News | May 11, 1999

NFPA Suggests Flexibility in Health-Nutrient Claims

At a meeting to address implementation of the Food and Drug Administration Modernization Act (FDAMA), the Washington, D.C.-based National Food Processors Association (NFPA) urged the agency to take "several actions which would increase flexibility for making nutrient content claims and health claims." Regina Hildwine, NFPA's director of Food Labeling and Standards offered the suggestions in comments presented at a May 11 meeting held by FDA in Washington to seek discussion and input on FDAMA implementation, with particular focus on "authoritative statements."

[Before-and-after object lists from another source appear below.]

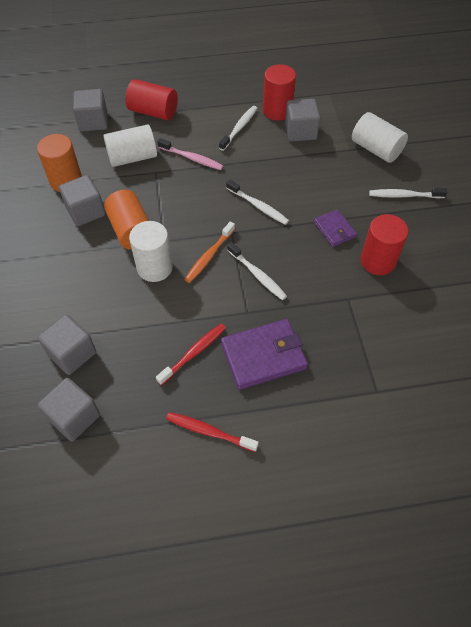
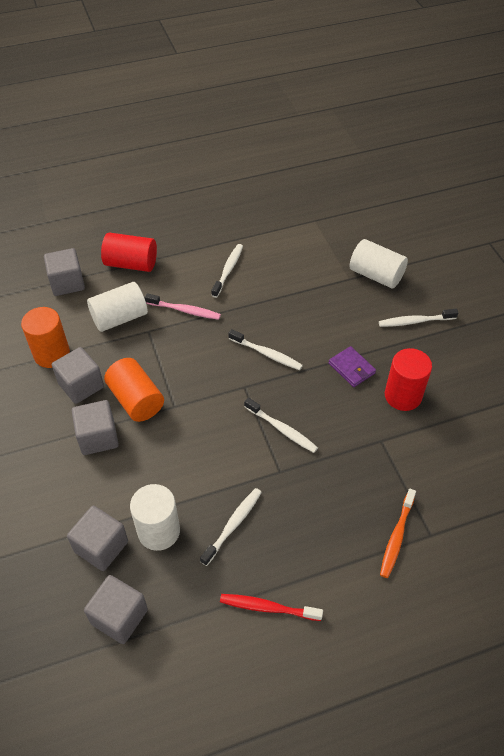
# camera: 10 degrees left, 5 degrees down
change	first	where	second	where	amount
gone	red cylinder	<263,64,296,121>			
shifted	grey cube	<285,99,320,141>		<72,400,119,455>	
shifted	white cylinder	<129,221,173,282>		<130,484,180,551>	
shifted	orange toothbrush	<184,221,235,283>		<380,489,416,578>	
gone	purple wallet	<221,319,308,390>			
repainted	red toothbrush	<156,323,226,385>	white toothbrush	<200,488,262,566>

Hildwine noted that FDAMA authorizes two groups to make authoritative statements: a scientific body of the United States Government with official responsibility for public health protection or research directly relating to human nutrition (such as the National Institutes of Health or the Centers for Disease Control and Prevention); or the National Academy of Sciences or any of its subdivisions. In addition to these, NFPA believes that the appropriate scientific bodies of the U.S. government should include: U.S. Department of Agriculture, including the Agricultural Research Service and Food Safety and Inspection Service; National Institutes of Health Centers, subdivisions and inter-center panels; the Centers for Disease Control and Prevention and subdivisions; the Office of the Surgeon General; the Department of Defense and of the individual military services; the Veterans Administration; the Office of Alternative Medicine; and the Office of Dietary Supplements.

"In our view, other bodies, such as the National Science Foundation and the Life Sciences Research Office, could also qualify, when carrying out federal responsibilities under contract to a federal scientific body charged with public health responsibility," said Hildwine. "It would be the burden of the notifier to determine that the U.S. government scientific body has the level of responsibility that FDAMA directs."

NFPA believes these additional resources can provide authoritative statements consistent with the agency mission and the program responsibility of the agency or subdivision. NFPA suggests that such statements should include any published statement of a federal scientific body concerning a diet-disease relationship prepared within the scope of the body's delegated legal authority, and consistent with the scope of responsibilities of the subdivision, as reflected in publicly available materials describing the mission and scope. For example, The National Cancer Institute would be "authoritative" on statements about cancer, the National Heart Lung and Blood Institute would be "authoritative" on cardiovascular diseases.

"The determination of an authoritative statement should rest on the agency's or subdivision's authority to issue statements on diet-disease relationships, and not on whether the specific review of the body's assessment constitutes a 'surrogate' for FDA petition approval, as judged by FDA," said Hildwine. "It should be the burden of the user of a claim to determine that a statement is 'authoritative,' or within the mission and scope of the agency or subdivision."

An authoritative statement does not need to be the official policy of the scientific body as a whole, nor does it need to reflect only diet-disease relationships that are firmly established, Hildwine pointed out adding that authoritative statements should only need to be within the scope of delegated responsibility of the scientific body.